US 11,967,308 B2
	Language model and electronic device including the same
Taewoo Lee, Suwon-si (KR); Taegyoon Kang, Suwon-si (KR); Hogyeong Kim, Suwon-si (KR); Minjoong Lee, Suwon-si (KR); Seokyeong Jung, Suwon-si (KR); and Jiseung Jeong, Suwon-si (KR)
Assigned to Samsung Electronics Co., Ltd., Suwon-si (KR)
Appl. No. 17/425,211
Filed by SAMSUNG ELECTRONICS CO., LTD., Suwon-si (KR)
PCT Filed Jul. 8, 2021, PCT No. PCT/KR2021/008718 § 371(c)(1), (2) Date Jul. 22, 2021, PCT Pub. No. WO2022/019538, PCT Pub. Date Jan. 27, 2022.
Claims priority of application No. 10-2020-0090924 (KR), filed on Jul. 22, 2020.
Prior Publication US 2022/0319500 A1, Oct. 6, 2022
Int. Cl. G10L 15/16 (2006.01); G10L 15/06 (2013.01); G10L 15/18 (2013.01)

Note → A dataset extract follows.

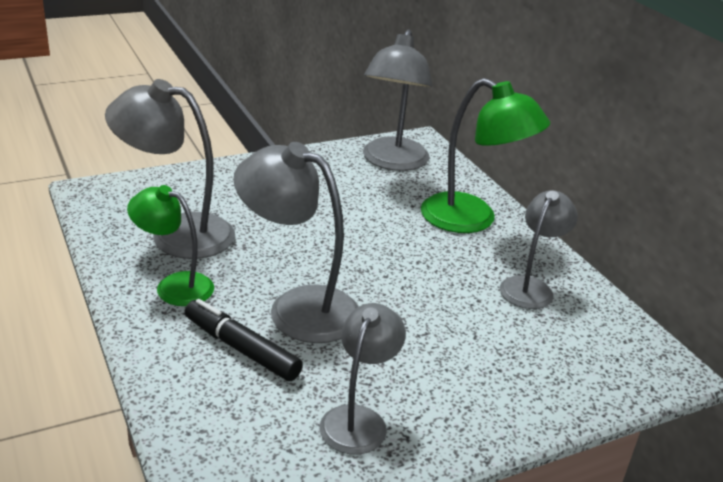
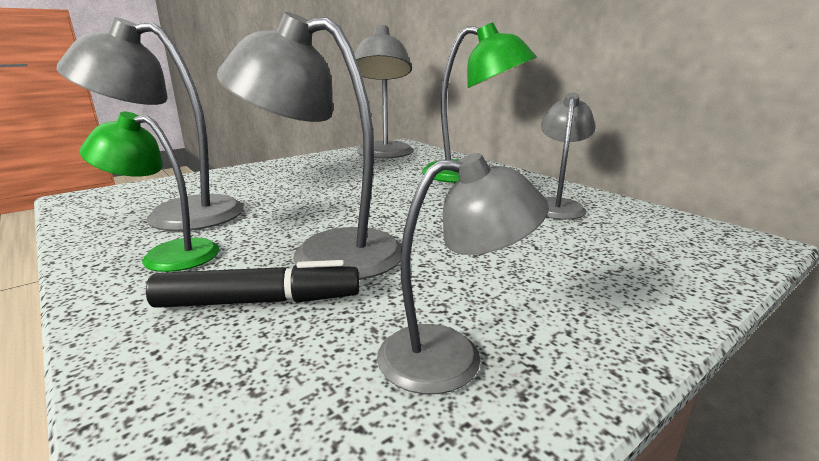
camera: 10 degrees left, 10 degrees down
black marker [185,299,303,381] -> black marker turned 150 degrees clockwise [146,260,359,308]
grey lamp [320,303,406,455] -> grey lamp turned 75 degrees clockwise [377,153,549,394]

CPC G10L 15/16 (2013.01) [G10L 15/063 (2013.01); G10L 15/18 (2013.01)]

20 Claims

1. An electronic device comprising:

at least one processor; and

a memory operatively connected to the at least one processor and configured to store at least one language model,

wherein the language model includes an input embedding layer, a positional encoding layer, at least one sub-network layer, a linearization layer, and a softmax layer,

wherein the at least one sub-network layer includes a linear normalization layer, a multi-head attention layer, a first layer including a plurality of first adapter modules respectively corresponding to different domains included in the at least one language model, a feed-forward layer, and a second layer including a plurality of second adapter modules respectively corresponding to the different domains in the at least one language model, wherein the different domains correspond to different contacts on a contact list or correspond to different applications,

wherein the at least one processor is configured to:

enter data into the language model, generate an embedding vector based on the data in the input embedding layer, and add position information to the embedding vector in the positional encoding layer;

branch the embedding vector based on domain information included in the embedding vector, normalize the branched embedding vectors using the linear normalization layer, and enter the normalized embedding vectors into the multi-head attention layer;

branch output data of the multi-head attention layer into one or more of the plurality of first adapter modules of the first layer corresponding to the domain information included is the embedding vector, normalize pieces of output data of the first layer, and enter the normalized pieces of output data of the first layer into the feed-forward layer;

branch output data of the feed-forward layer into one or more of the plurality of second adapter modules of the second layer corresponding to the domain information included in the embedding vector and normalize pieces of output data of the second layer; and

enter the normalized pieces of output data of the second layer into the linearization layer and the softmax layer to obtain result data.